Undoing Border Imperialism is Walia's first book, published in 2013 as part of AK Press's Anarchist Intervention Series. The book features a foreword by Andrea Smith and contributions by over 30 activists and cultural producers, including Carmen Aguirre, Leah Lakshmi Piepzna-Samarasinha, and Melanie Cervantes.[52] [53]
In the book's later chapters, Walia chronicles the efforts of numerous movements, such as No One Is Illegal, that seek to undo border imperialism. She examines the "bordered logic within our own movements" and discusses ways movements can decolonize and grow through self-reflection, leadership from those directly affected by systemic injustice, and long-term solidarity with Indigenous communities and other justice-seeking movements.[54]
In 2015, Walia and Omar Chu co-authored Never Home: Legislating Discrimination in Canadian Immigration, a report on the impact of Canadian immigration policies implemented by the Conservative government during Stephen Harper's nine-year tenure.[55] [56] The report was part of an "innovative" and collaborative multimedia project by NOII-Vancouver and Shit Harper Did, which included a series of refugee and migrant stories in video form and "put a human face on the impact of the drastic changes made by the Conservative government" with regard to citizenship, temporary foreign workers, family reunification, detention, refugees, deportation, security measures, and funding.
Co-authored by Walia and Carol Muree Martin with contributions by 128 members of the Downtown Eastside Women's Centre, Red Women Rising: Indigenous Women Survivors in Vancouver's Downtown Eastside is a 216-page report on gendered colonial violence in Canada.[57] The report discusses Indigenous women's unmediated voices, knowledge, and experiences of violence, displacement, family trauma, poverty, homelessness, child apprehension, policing, health inequities, and the opioid crisis and was submitted to the National Inquiry into Missing and Murdered Indigenous Women and Girls.[58] [59] Released in April 2019 by the DEWC, Red Women Rising brings together the direct input of 113 Indigenous women and 15 non-Indigenous women participants in the DTES, with reviews of published research and over 200 recommendations on how to end state and societal violence against Indigenous women, girls, transgender, and two-spirit people.[60]
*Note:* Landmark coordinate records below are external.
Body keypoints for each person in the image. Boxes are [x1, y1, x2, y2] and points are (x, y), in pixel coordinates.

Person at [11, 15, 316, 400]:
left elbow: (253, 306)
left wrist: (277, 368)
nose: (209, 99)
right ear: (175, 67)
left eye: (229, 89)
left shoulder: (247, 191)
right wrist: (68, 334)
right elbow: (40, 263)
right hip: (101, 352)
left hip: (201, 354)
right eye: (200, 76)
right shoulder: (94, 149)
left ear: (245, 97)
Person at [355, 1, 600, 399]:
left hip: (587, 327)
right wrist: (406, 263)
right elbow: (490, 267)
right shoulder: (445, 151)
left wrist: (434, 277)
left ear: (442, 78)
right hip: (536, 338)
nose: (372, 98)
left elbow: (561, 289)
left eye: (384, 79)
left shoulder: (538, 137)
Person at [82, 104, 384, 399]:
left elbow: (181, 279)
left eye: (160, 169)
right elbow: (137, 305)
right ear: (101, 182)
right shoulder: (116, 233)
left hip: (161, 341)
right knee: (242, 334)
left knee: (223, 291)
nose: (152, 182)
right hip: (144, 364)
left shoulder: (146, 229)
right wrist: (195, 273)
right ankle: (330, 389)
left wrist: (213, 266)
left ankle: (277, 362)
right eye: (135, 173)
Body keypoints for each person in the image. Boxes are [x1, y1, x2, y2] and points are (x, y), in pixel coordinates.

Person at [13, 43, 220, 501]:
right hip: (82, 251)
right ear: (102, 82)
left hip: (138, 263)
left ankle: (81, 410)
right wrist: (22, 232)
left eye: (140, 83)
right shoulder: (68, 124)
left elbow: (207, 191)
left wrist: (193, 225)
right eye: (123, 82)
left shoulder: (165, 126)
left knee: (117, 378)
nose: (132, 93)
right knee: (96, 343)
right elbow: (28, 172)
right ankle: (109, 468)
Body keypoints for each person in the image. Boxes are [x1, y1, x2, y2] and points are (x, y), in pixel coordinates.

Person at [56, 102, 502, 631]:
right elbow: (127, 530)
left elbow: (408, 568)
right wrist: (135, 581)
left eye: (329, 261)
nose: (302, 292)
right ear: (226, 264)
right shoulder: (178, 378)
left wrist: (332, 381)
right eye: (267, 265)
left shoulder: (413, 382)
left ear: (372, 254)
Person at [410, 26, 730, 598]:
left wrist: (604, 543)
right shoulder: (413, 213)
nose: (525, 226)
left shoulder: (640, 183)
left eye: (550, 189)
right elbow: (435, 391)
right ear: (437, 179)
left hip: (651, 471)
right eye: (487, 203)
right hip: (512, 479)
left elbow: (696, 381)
In Border and Rule: Global Migration, Capitalism, and the Rise of Racist Nationalism, published in February 2021 by Haymarket Books, Walia further develops her internationalist analysis of migration. In it, Walia is critical both of Republican U.S. presidents such as Donald Trump, for his xenophobic immigration policies and efforts to build a wall at the U.S.-Mexico border, and Democratic presidents Bill Clinton and Barack Obama. She contextualizes her arguments around immigration by noting neoliberal leaders' predisposition for free trade over free migration. "Centrists like Bill Clinton, Barack Obama and Joe Biden have proven they too are 'tough on immigration' by securing the border against people, while commodities and capital move freely." The book features an afterword by Nick Estes and a foreword by Robin D. G. Kelley.[61] It was reviewed in The New York Review of Books by American environmentalist Bill McKibben, who posits that Walia argues that "immigration should be better understood as reparations."[62]